Adam Kowalik, który przewodzi kołu Światowego Związku Żołnierzy Armii Krajowej imienia Antoniego Hedy „Szarego” w Wąchocku, uważa zbiórkę za dosyć udaną.
– Chcielibyśmy podziękować wszystkim, którzy włączyli się w naszą akcję i wsparli zarówno budowę pomnika generała, jak i odnowę powstańczych mogił – mówi GAZECIE dodając, że niektórzy darczyńcy byli bardzo ofiarni. Trafiały się bowiem banknoty po 50, a nawet 100 zł.
Przez trzy dni (30, 31 października i 1 listopada) udało się zebrać ponad 3 tys. zł. Pieniądze z tej kwesty trafią m.in. na budowę pomnika generała Mariana Langiewcza, który ma być wzniesiony na 150. rocznicę Powstania Styczniowego, czyli już za dwa lata. Są plany, by stanął w centrum, nieopodal klasztoru Ojców Cystersów i ZPO, gdzie kiedyś został wmurowany kamień węgielny pod jego budowę. Ale decyzja na razie nie została podjęta. Zbiórka na sfinansowanie pomnika, prowadzona jest ponad rok. Jak do tej pory udało się zebrać około 13 tysięcy złotych. Wciąż jednak brakuje sporo, bo potrzebne jest blisko 80 tys. zł.
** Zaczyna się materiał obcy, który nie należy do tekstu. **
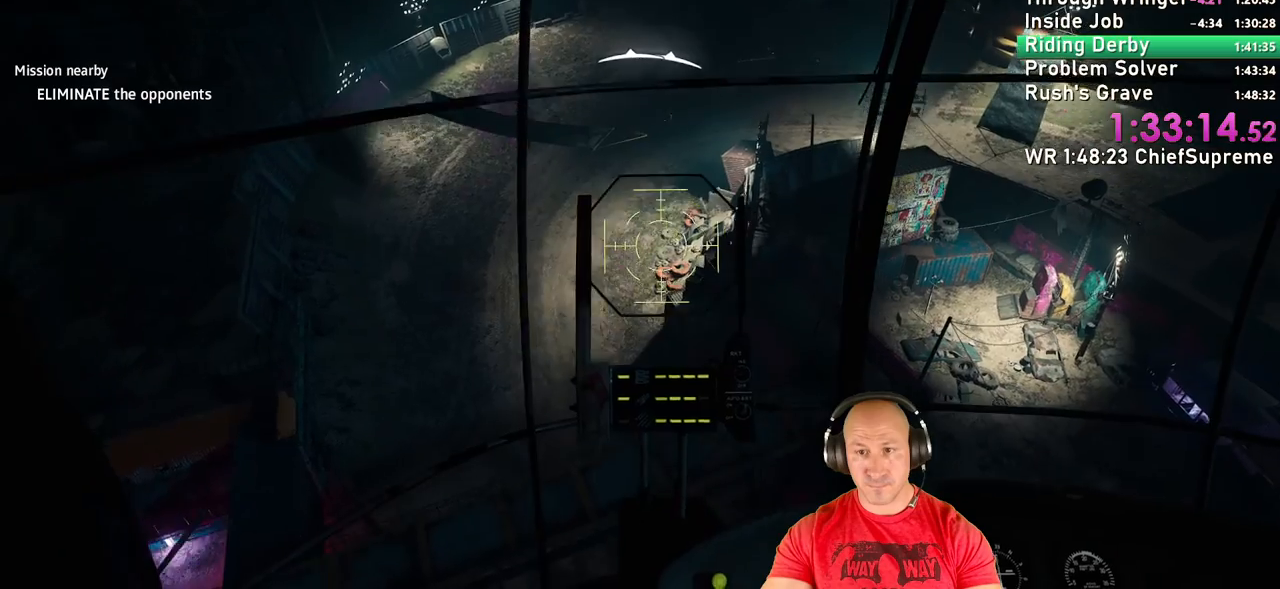
{"keys": [], "mouse": [], "events": [[100, "d", "up"]]}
– Pomoc obiecały nam gminy Wąchock, Szydłowiec, Suchedniów oraz Bodzentyn – mówi Adam Kowalik. – Liczymy także na wsparcie z ministerstwa.
Kwestujący zbierali także na renowację zapomnianych mogił powstańców, jakich jest wiele na starym cmentarzu. Niemal wszystkie wymagają odnowy. Dzięki zebranym datkom będzie to w części możliwe.
– W pierwszej kolejności chcemy odrestaurować mogiłę skarbnika Powstania Styczniowego – Józefa Barzykowskiego oraz grób rodziny Strachowskich. Przy każdej pojawią się także maszty i flagi, podobne do tych, które umieszczono przy Panteonie oraz trzech odnowionych ostatnio mogiłach.